Position Title: Azure Site Reliability Engineer (SRE)
EMPLOYMENT TYPE: Contract / Long Term Project
LOCATION: Flexible (Hybrid – 2 days a week onsite/ Reading)
Job Summary:
We are seeking an experienced Azure Site Reliability Engineer (SRE) to ensure the reliability, scalability, and performance of Azure-based systems and services. The ideal candidate will have a deep technical understanding of Azure, strong problem-solving skills, and the ability to manage operational challenges effectively. This role requires a balance of technical expertise and operational excellence to drive continuous improvement.
Key Responsibilities:
· Monitor and maintain the health, availability, and performance of Azure-based systems and services.
· Develop and implement automated solutions to reduce operational burden and improve system reliability.
· Troubleshoot and resolve incidents, ensuring minimal downtime and root cause analysis.
· Collaborate with cross-functional teams to design, deploy, and refine scalable Azure architectures.
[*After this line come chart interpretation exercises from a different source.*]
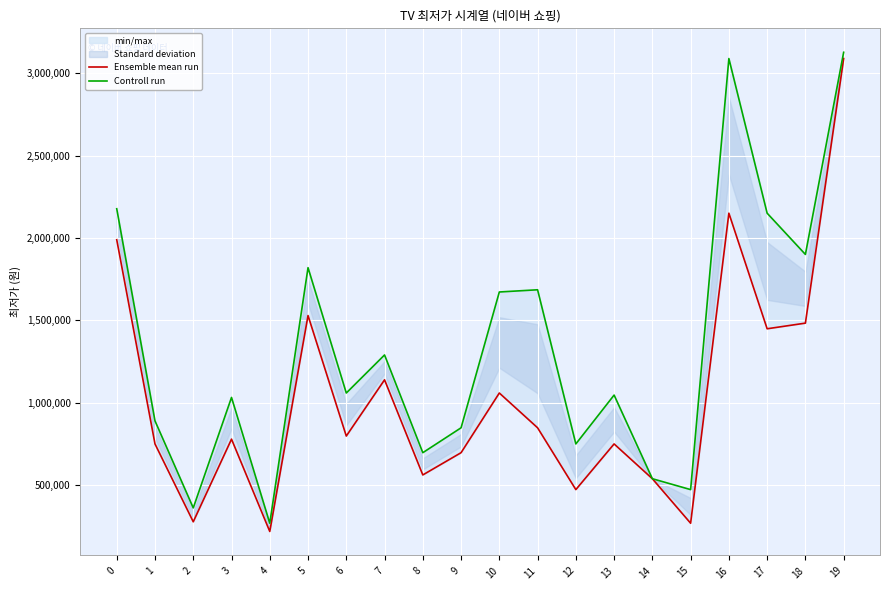

At how many categories does at least one series exceed 2190834?

2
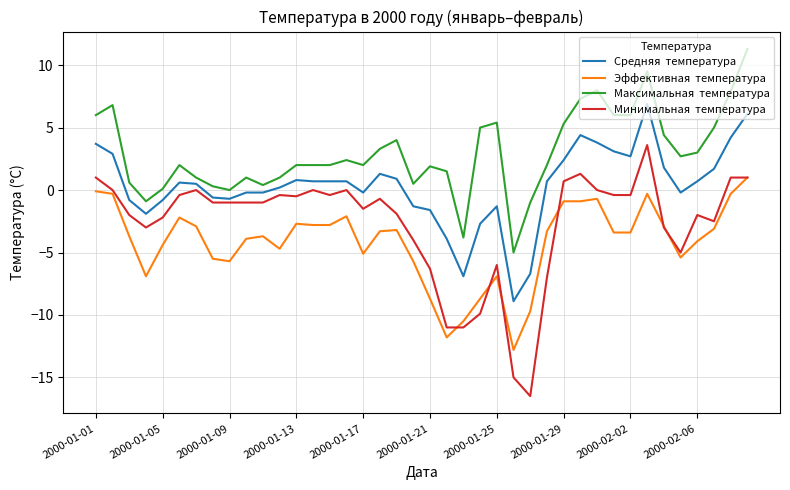

What is the smallest value displayed?

-16.5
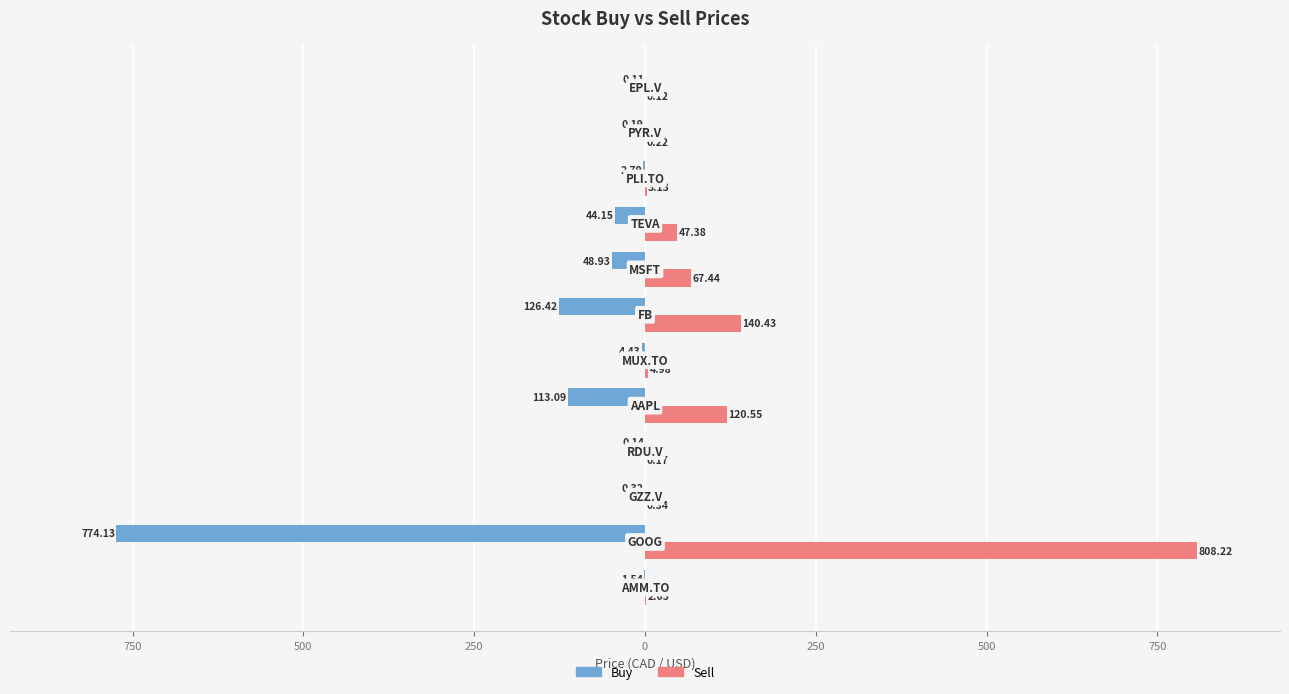

What are all the series names shown in the legend?

Buy, Sell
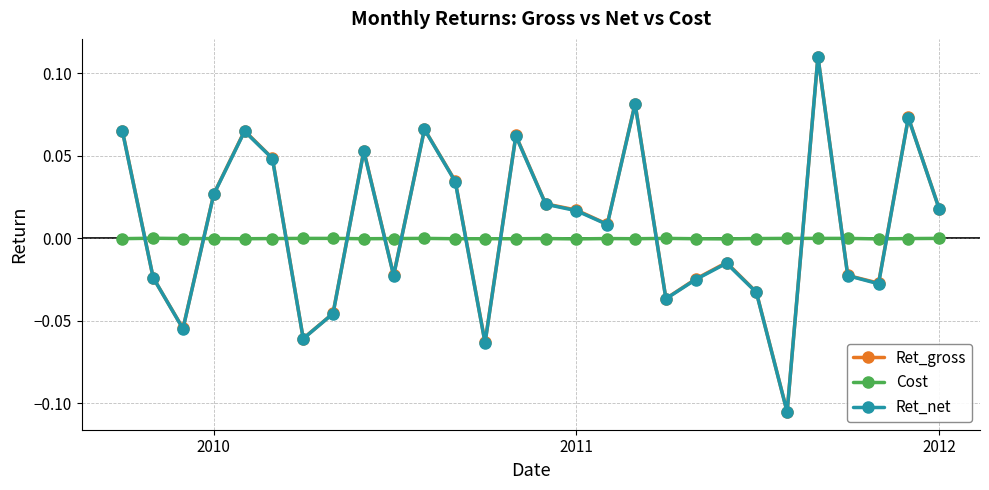

How many intersections are there between Cost and Ret_net?

12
· Drive operational excellence through the implementation of metrics, monitoring, and reporting systems.
· Optimize cloud resources to ensure cost efficiency while maintaining high performance.
Qualifications:
· Proven experience in Azure cloud infrastructure, with expertise in services like Azure Kubernetes Service (AKS), Azure DevOps, and monitoring tools.
· Strong scripting and automation skills using Power Shell, Python, or similar languages.
· Familiarity with CI/CD pipelines, containerization (Docker), and orchestration technologies.
· Solid understanding of cloud architecture, networking, and security best practices.
· Excellent problem-solving and incident management skills.
· Azure certifications (e.g., Azure Solutions Architect, Azure Administrator) are a plus.
This position requires candidates who have a valid work permit to work in the UK. No sponsorship is provided.